Let me begin with some observations. First, the search for a center or overriding theme to either the Old Testament or New Testament has proven elusive. The proposed centers have been judged to be either too narrow and, consequently, unable to cover all the material, or so broad as to be of little value. But if one were able to solve this Gordian knot, then one could identify a metanarrative that would aid in the interpretation and application of individual books in light of its place within the larger story. Second, Hamilton’s work is a fairly comprehensive introduction/survey of the biblical books. It is probably as good, if not better at this level, as many other introductory/survey books. This book is valuable for this fact alone. Third, the argument of the book is generally easy to follow. This is a necessity when you are trying to maintain am argument over such a broad sweep of material. While some readers may tire of seeing the phrase “God’s glory in salvation through judgment,” one cannot accuse the author of failing to keep his thesis at the forefront.

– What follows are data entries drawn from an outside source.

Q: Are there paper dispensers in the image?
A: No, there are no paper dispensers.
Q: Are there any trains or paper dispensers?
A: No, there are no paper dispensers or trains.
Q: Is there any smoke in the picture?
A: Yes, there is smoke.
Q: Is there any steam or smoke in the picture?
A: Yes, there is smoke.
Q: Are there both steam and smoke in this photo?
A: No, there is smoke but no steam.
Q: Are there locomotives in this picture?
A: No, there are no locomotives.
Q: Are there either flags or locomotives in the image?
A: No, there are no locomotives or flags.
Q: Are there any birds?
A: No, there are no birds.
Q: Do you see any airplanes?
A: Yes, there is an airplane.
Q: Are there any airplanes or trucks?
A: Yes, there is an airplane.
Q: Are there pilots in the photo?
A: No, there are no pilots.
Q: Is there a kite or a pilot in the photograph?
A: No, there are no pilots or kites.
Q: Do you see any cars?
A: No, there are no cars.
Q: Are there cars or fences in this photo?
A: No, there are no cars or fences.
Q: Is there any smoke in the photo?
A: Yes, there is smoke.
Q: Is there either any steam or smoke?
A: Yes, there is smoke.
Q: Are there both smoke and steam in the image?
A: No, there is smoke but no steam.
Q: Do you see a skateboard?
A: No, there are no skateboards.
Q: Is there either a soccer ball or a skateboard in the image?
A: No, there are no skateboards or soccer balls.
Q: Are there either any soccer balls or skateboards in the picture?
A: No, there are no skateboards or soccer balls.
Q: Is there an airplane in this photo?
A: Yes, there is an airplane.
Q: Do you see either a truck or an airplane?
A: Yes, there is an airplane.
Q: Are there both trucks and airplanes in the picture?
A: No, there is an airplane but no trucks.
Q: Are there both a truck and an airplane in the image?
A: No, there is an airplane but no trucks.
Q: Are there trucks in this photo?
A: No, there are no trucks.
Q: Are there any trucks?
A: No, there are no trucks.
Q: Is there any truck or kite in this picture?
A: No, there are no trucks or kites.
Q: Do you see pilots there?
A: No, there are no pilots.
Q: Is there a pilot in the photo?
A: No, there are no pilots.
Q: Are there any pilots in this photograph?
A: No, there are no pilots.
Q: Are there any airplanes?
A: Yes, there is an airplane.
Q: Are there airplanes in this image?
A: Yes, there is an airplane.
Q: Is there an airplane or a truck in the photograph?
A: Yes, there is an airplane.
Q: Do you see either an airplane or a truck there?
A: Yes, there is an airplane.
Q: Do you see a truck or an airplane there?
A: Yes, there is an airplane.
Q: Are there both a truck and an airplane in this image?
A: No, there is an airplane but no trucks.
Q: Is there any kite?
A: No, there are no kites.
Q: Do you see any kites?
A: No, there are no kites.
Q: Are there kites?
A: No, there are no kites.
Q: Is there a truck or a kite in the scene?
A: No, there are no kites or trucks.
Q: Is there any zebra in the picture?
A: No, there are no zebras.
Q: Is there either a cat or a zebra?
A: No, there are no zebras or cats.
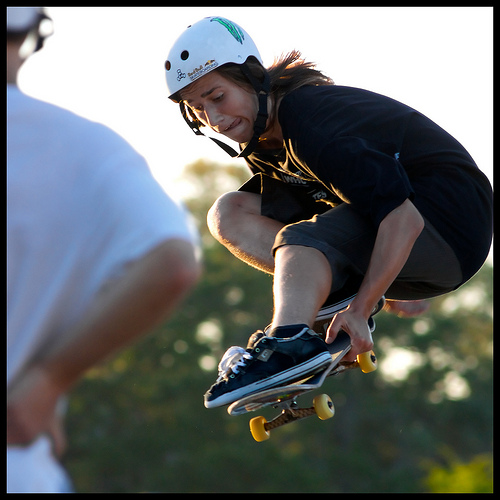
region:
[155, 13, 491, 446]
Young man skateboarding.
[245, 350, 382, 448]
Yellow wheels on the skateboard.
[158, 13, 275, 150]
White helmet on the head.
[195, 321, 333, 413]
Black shoe on the foot.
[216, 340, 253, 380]
White shoelaces on the shoe.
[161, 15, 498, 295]
Young man wearing a black shirt.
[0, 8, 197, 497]
Person in a white shirt.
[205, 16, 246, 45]
Green design on the helmet.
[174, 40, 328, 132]
Brown hair on the young man.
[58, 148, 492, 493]
Trees in the background.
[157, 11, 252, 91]
white skateboarding helmet on head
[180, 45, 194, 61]
black hole on front of helmet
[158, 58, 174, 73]
black hole on front of helmet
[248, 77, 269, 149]
black chin strap from helmet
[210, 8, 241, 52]
green logo on side of helmet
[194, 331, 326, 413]
black skate shoes on feet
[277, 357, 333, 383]
white bottom of shoes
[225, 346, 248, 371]
white laces from skate shoes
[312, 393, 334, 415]
yellow wheels on skateboard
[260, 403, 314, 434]
trucks from skate board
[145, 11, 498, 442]
skater in the air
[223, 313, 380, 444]
a skateboard is color black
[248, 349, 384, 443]
wheels of skateboard are yellow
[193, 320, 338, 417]
a black shoe with white sole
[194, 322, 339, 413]
a black shoe with white pins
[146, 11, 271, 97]
a white helmet with green design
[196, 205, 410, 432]
a hand holding a skateboard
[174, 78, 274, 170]
strap of a helmet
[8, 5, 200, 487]
a person wearing a white shirt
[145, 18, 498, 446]
man wears a black top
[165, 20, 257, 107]
white skate boarding helmet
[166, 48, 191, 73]
two holes on front of helmet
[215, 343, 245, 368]
white skate shoe laces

That being said, the heart of the matter is whether Hamilton has demonstrated that God’s glory in salvation through judgment is the basic storyline that runs through the Bible. I am not sure that he has. There are, of course, some books which lend themselves to this theme quite well (e.g., Isaiah). There are other books which might support part but not all of the proposed storyline. For example, some biblical books emphasize judgment (e.g. Lamentations) but not salvation and vice versa (e.g., Philemon). Then there are books where the elements God's glory, judgment, and salvation are present, but only at a secondary or implicit level. Consider the book of Proverbs. Does Proverbs really lends itself to Hamilton's proposal? I am not sure that most readers would identify God’s glory, salvation, or judgment as major themes in the book. I admit that these ideas are present in Proverbs at some level, but they appear to be more secondary or tertiary, rather than primary concepts, and/or at the implicit rather than the explicit level. For example, fearing YHWH is a major emphasis in Proverbs, but fearing YHWH is not synonymous with God’s glory. To be clear Hamilton does not argue they are synonymous, but to make such a connection Hamilton seeks to tie Proverbs back to Exodus and Deuteronomy (pp. 292–3). But even if this linkage is accepted, the idea of God’s glory is still derivative, implicit rather than explicit. The same point could be raised about the Song of Solomon as well. Here Hamilton reads Songs in light of Genesis 3 and suggests that,
“The Song of Solomon shows the Solomonic king who is seed of the woman, seed of Abraham, seed of Judah, seed of David, overcoming the alienation of the fall and renewing the intimacy of Eden. One of the main features of the Song is the persistence of alienation between the man and the woman. This alienation is a result of the judgment announced in Genesis 3:16. The intimacy lost at the fall (judgment) is renewed (salvation), and the beauty of God’s intention is celebrated (glory)” (pp. 307–8).
But again, even if this reading were correct, and that could certainly be debated, I am not convinced Hamilton’s proposed storyline of God’s glory in salvation through judgment is altogether clear in Songs. This raises a methodological concern. Namely, what controls are in place to keep the reader from allowing a proposed storyline from exercising inordinate control over a book's storyline?
Perhaps I am setting the bar too high. But if one is proposing a center, I think that this center must work two ways. First, the proposed center must be central to the Bible as a whole. Second, the proposed center should also be central, or at least of primary significance, to the individual books that make up the whole. I am skeptical that God’s glory in salvation through judgment can meet this second criteria.
That being said, I conclude with my great appreciation for this book. I appreciate the depth and breadth of the work and the ambitious scope of the thesis. Perhaps greater reflection on my part, or additional argumentation on the author’s part, will convince me to change my mind. But while I affirm the idea of God’s glory in salvation through judgment, I am at this time unconvinced that this is the metanarrative of the Bible.